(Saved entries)
**********

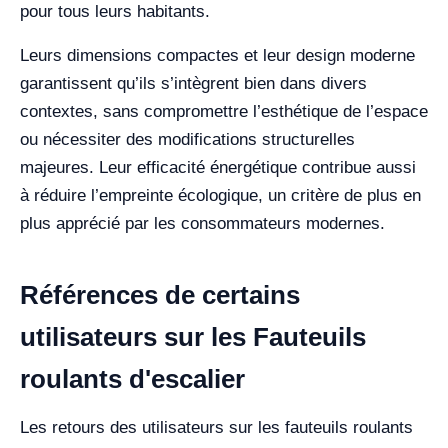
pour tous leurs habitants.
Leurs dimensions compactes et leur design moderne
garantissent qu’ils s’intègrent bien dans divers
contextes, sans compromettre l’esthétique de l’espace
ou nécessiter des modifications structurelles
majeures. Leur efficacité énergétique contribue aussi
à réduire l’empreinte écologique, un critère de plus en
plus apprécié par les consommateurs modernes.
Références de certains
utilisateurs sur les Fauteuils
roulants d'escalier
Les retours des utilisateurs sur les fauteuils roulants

**********

Your task is to copy each line of the entries that includes the word "plus".

● Exercise solution
à réduire l’empreinte écologique, un critère de plus en
plus apprécié par les consommateurs modernes.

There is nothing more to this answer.